6. The article states: "In Nebraska, same-sex marriages are against the law due to the Protection of Marriage Act." This is inaccurate. First of all, the Protection of Marriage Act has not been adopted by the Nebraska legislature. Secondly, the covenant ceremony was not a "marriage." Finally, the covenant ceremony is not "against the law"; it simply does not have the legal sanction that a heterosexual marriage has. It is a celebration of a spiritual commitment of two persons to one another, not a legal contract.

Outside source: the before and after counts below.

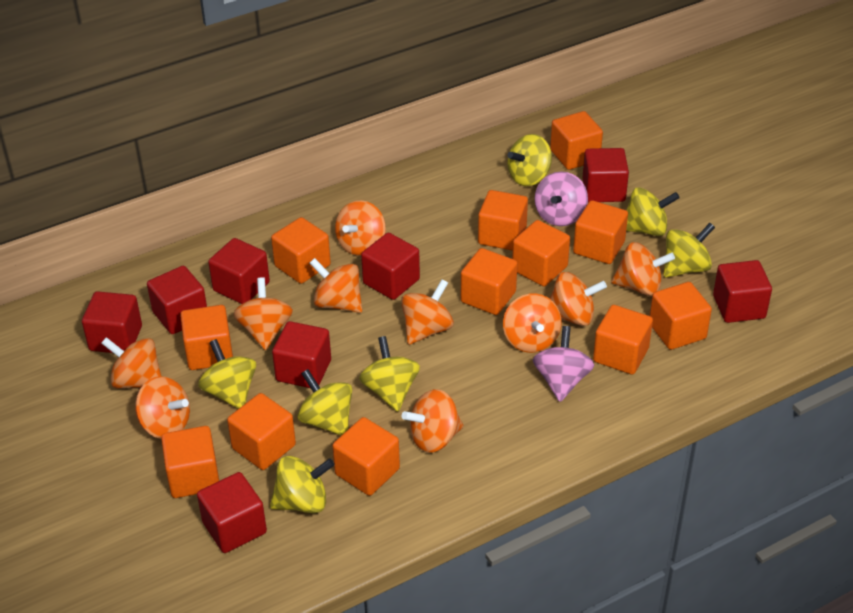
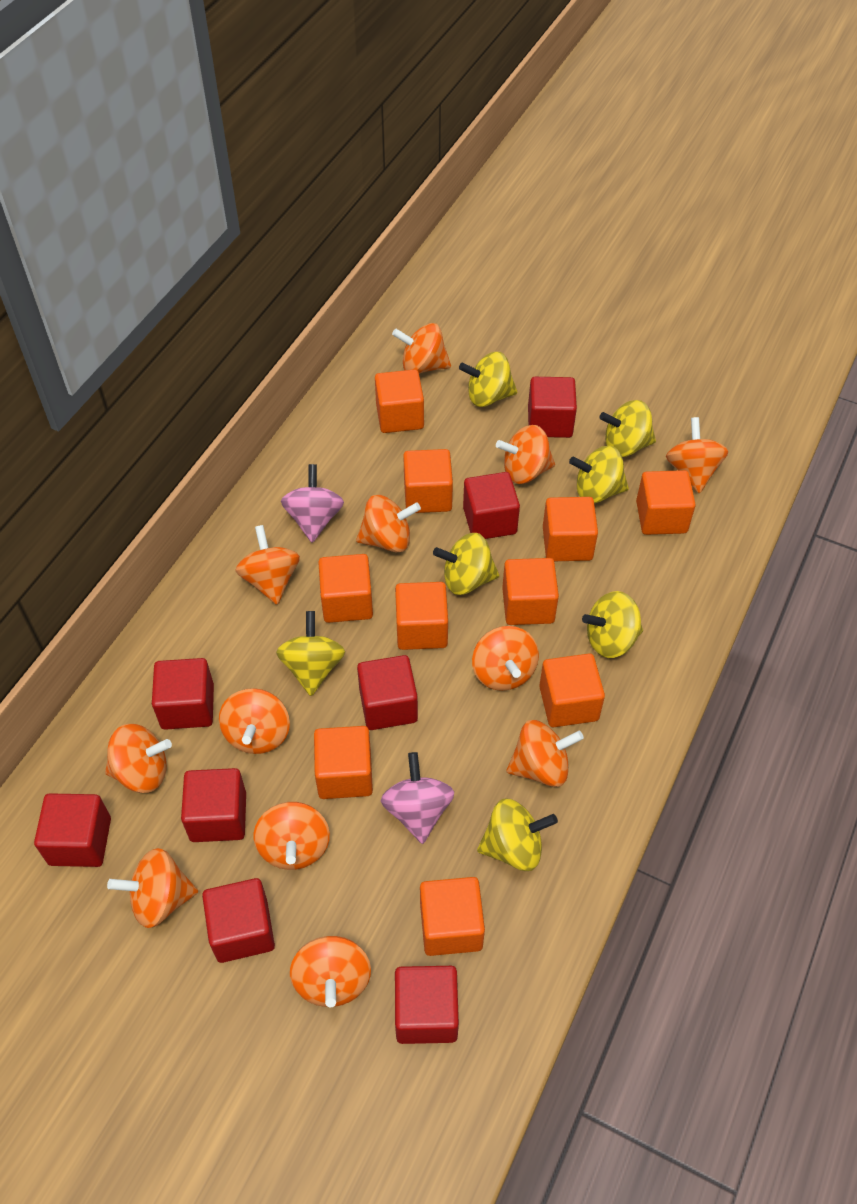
orange cube: [161,426,219,498] [180,305,233,370] [227,393,296,470] [271,217,331,284] [333,417,400,496] [461,248,517,315] [478,190,528,251] [512,220,570,286] [550,111,603,170] [573,200,628,264] [593,305,653,375] [650,282,712,350] = 12 -> [314,726,373,799] [318,554,373,623] [375,369,424,433] [395,582,448,650] [403,449,453,513] [420,877,485,956] [502,558,559,625] [539,653,605,727] [543,497,598,561] [636,470,696,535] = 10
orange spinning top: [101,337,161,388] [135,376,190,439] [233,277,293,350] [310,258,362,313] [335,200,386,256] [401,279,454,345] [402,389,463,453] [503,293,561,353] [550,272,607,326] [611,242,675,296] = 10 -> [105,724,172,793] [107,848,198,928] [219,688,290,754] [235,525,300,605] [254,802,330,870] [290,936,371,1007] [356,495,421,553] [392,323,451,374] [472,626,539,691] [496,425,555,484] [506,720,584,787] [666,417,728,493] = 12

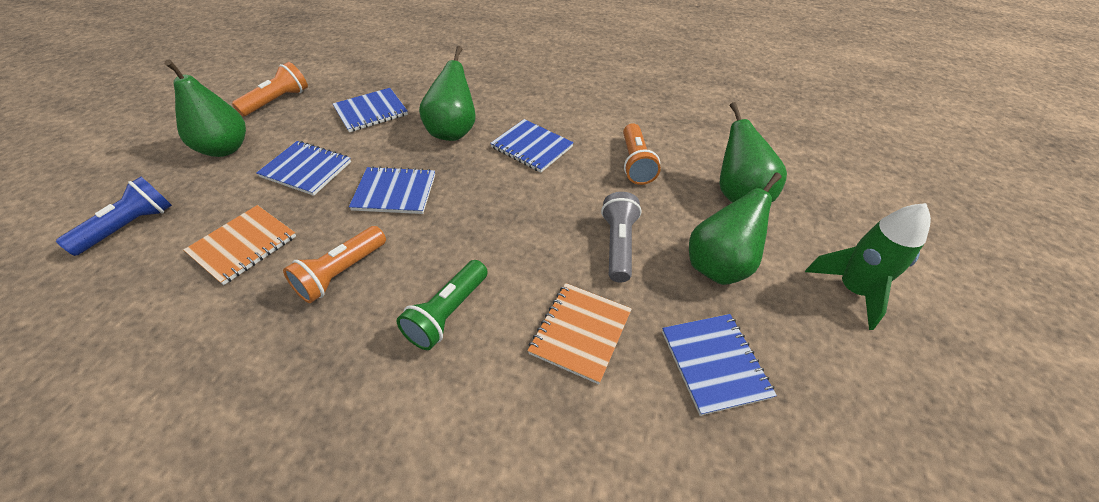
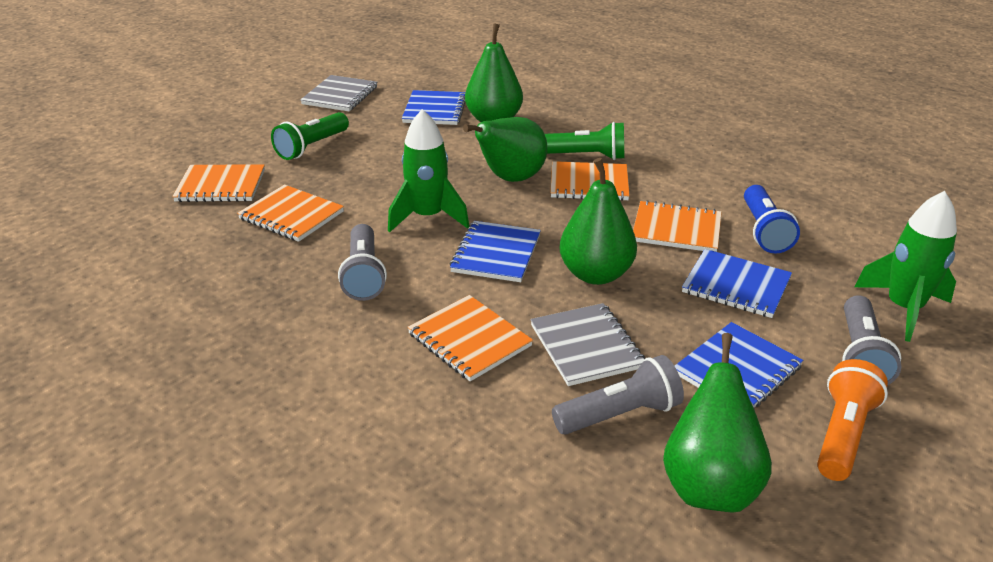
blue notebook: [256,141,351,196] [333,88,408,132] [349,166,435,214] [490,119,574,173] [662,314,777,416] = 5 -> [402,90,466,125] [450,221,541,282] [675,322,803,410] [682,249,792,318] = 4
green flashlight: [396,260,488,350] = 1 -> [271,112,349,160] [545,122,624,160] = 2
green rocket: [805,203,931,330] = 1 -> [388,109,469,232] [855,191,957,342] = 2
grey flashlight: [601,192,642,282] = 1 -> [338,224,387,301] [552,355,684,435] [842,295,901,385] = 3
grey notebook: none = 0 -> [300,75,377,111] [531,303,645,386] = 2
orange flashlight: [232,62,308,116] [283,226,386,303] [623,123,661,185] = 3 -> [817,359,888,481] = 1
orange notebook: [184,205,296,285] [528,283,632,384] = 2 -> [172,164,265,202] [237,185,344,242] [407,295,533,381] [550,161,630,201] [633,200,722,252] = 5

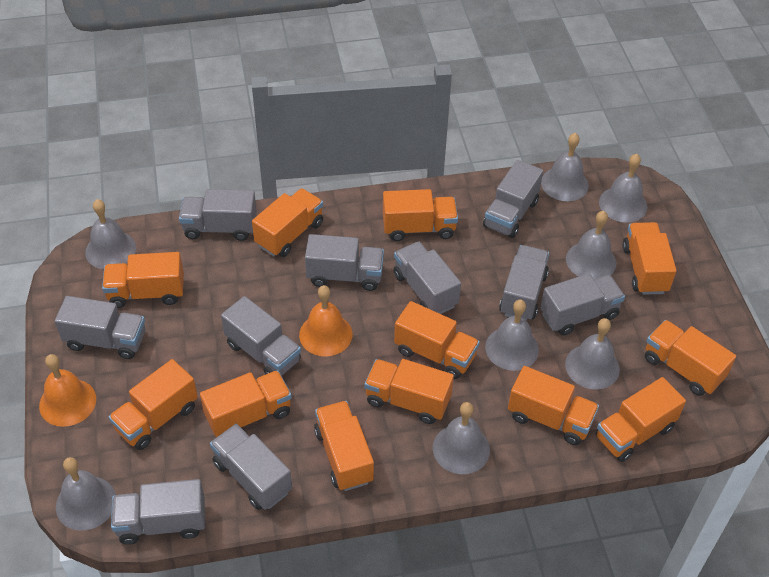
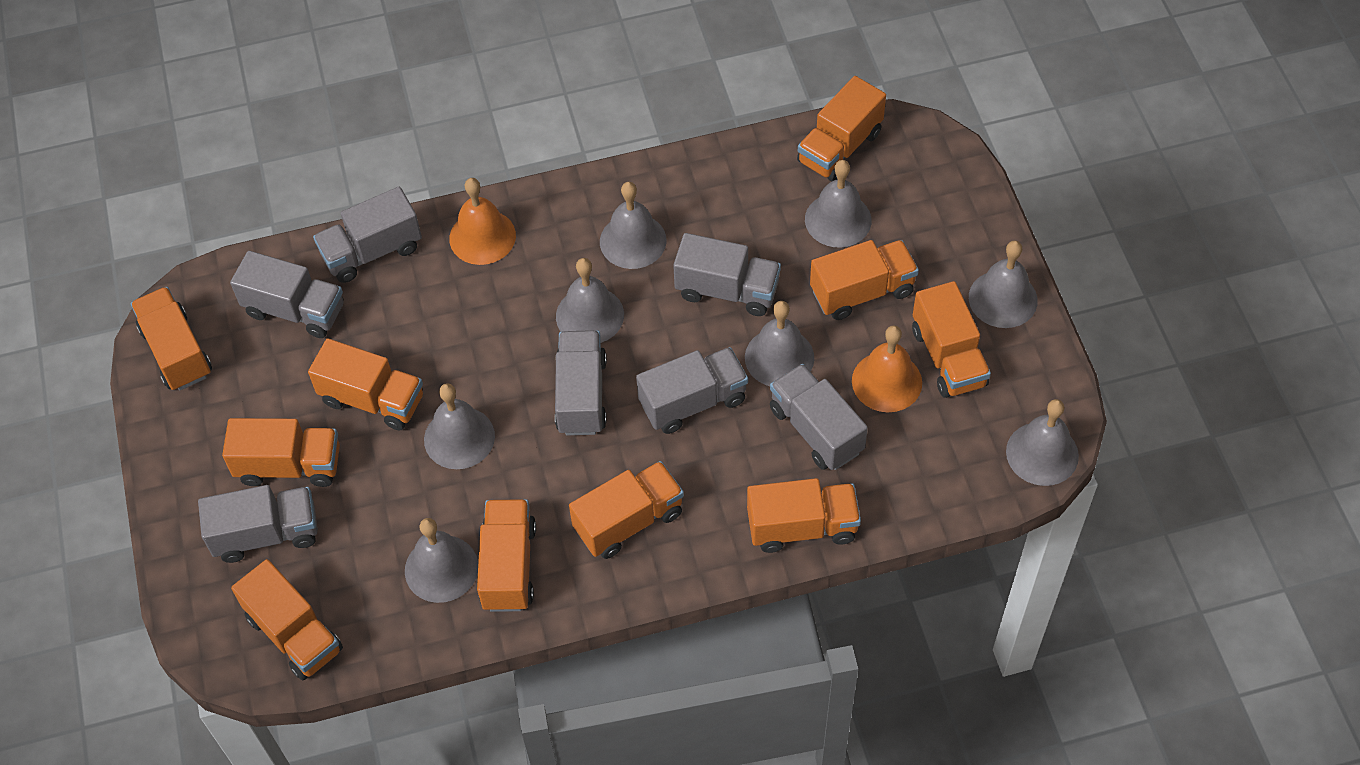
grey truck: [55,296,145,359] [111,479,205,545] [179,189,257,241] [210,424,292,510] [221,296,301,376] [305,234,384,291] [393,241,461,314] [483,160,543,238] [499,245,549,321] [540,273,625,336] = 10 -> [198,485,318,563] [230,251,344,338] [313,187,422,283] [555,330,607,435] [636,347,748,434] [673,233,781,316] [770,364,868,470] = 7
orange truck: [102,252,184,308] [109,359,198,450] [200,370,292,437] [252,188,323,257] [314,401,374,491] [364,359,454,424] [383,189,458,241] [394,301,480,379] [508,366,599,445] [595,377,686,462] [623,222,677,295] [645,320,736,396] = 12 -> [131,287,212,390] [222,418,340,487] [231,559,343,680] [308,339,423,430] [477,499,536,612] [569,461,684,559] [747,478,861,553] [797,76,886,181] [810,240,919,320] [912,281,991,398] = 10

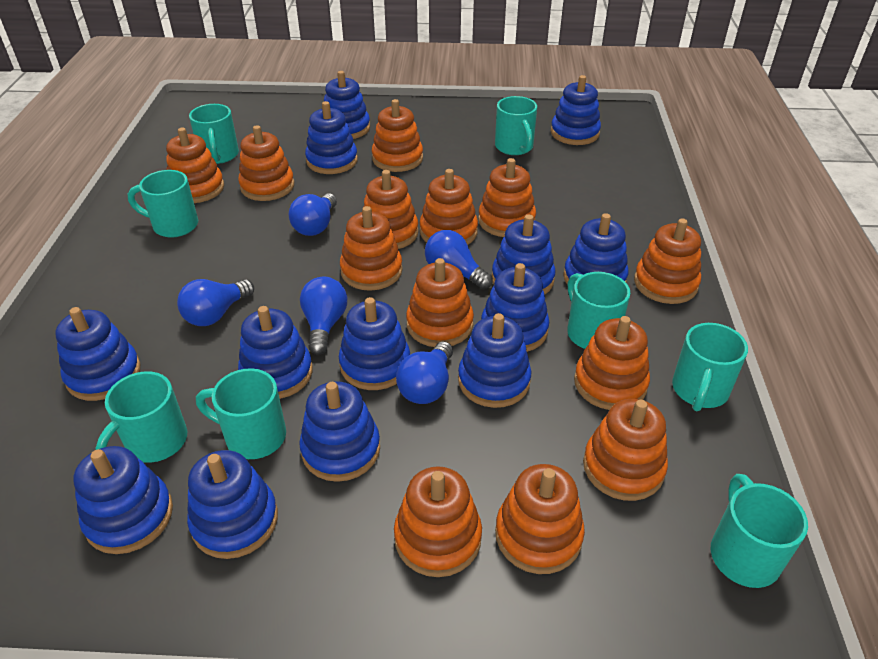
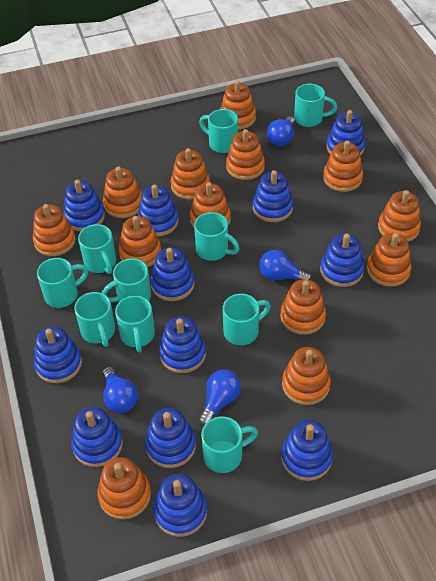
blue light bulb: [177,279,254,326] [288,193,337,236] [300,277,347,355] [396,341,453,404] [425,230,492,289] = 5 -> [102,367,138,413] [199,370,241,426] [259,250,312,281] [267,116,295,146] = 4
blue stacking toy: [56,307,140,401] [74,446,173,554] [187,450,278,559] [238,306,313,399] [299,382,380,482] [305,101,358,174] [324,71,370,139] [339,297,410,390] [458,313,531,408] [481,263,549,352] [492,214,556,295] [551,75,601,145] [563,213,628,285] = 13 -> [34,326,82,383] [63,180,105,231] [71,407,123,467] [138,184,179,237] [145,408,196,468] [151,247,195,301] [153,474,207,537] [159,317,206,373] [253,170,293,222] [281,420,333,481] [320,234,364,287] [326,110,365,156] = 12
turquoise mug: [96,371,187,463] [128,170,198,238] [189,104,239,164] [196,368,286,459] [495,96,537,155] [567,272,630,349] [672,323,748,411] [711,474,808,588] = 8 -> [37,258,88,308] [74,292,115,347] [78,224,116,274] [102,258,151,302] [115,295,155,353] [194,212,240,261] [199,109,238,153] [201,416,258,473] [223,294,271,345] [294,84,337,127] = 10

7. The article states that I am on suspension and "unable to participate in any Church ceremonies, organizations, or be allowed ties of any kind." Again, this is vague and inaccurate. I am suspended from "clergy responsibilities." This means, that I am suspended from performing normal pastoral and administrative responsibilities at First United Methodist Church, Omaha.
This article was poorly written and has caused much confusion and distress within The United Methodist Church. As you can appreciate, there is much controversy surrounding the covenant ceremony. Persons who are angry that it happened are using the article to implicate Bishop Martinez with me. This has done great harm to him. I therefore ask for a full clarification of both versions of the article. The confusion caused by this article is so great, I believe a full retraction of the article is justified.
Thank you for your attention to this matter. Please respond to let me know what action you will take.